Whenever "металлов" occurs in a line of the material, list that line.
[DATASET ENTRIES — start]
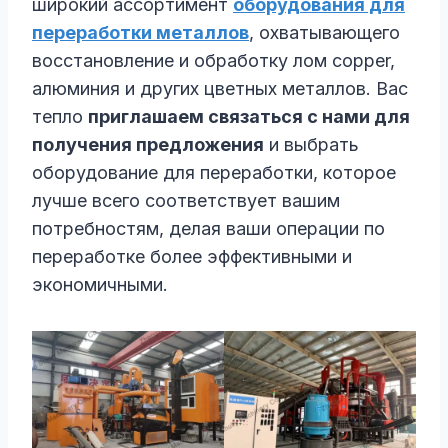
широкий ассортимент
оборудования для
переработки металлов
, охватывающего
восстановление и обработку лом copper,
алюминия и других цветных металлов. Вас
тепло
приглашаем связаться с нами для
получения предложения
и выбрать
оборудование для переработки, которое
лучше всего соответствует вашим
потребностям, делая ваши операции по
переработке более эффективными и
экономичными.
[DATASET ENTRIES — finish]
> **RESULT OF THIS TASK**
переработки металлов
алюминия и других цветных металлов. Вас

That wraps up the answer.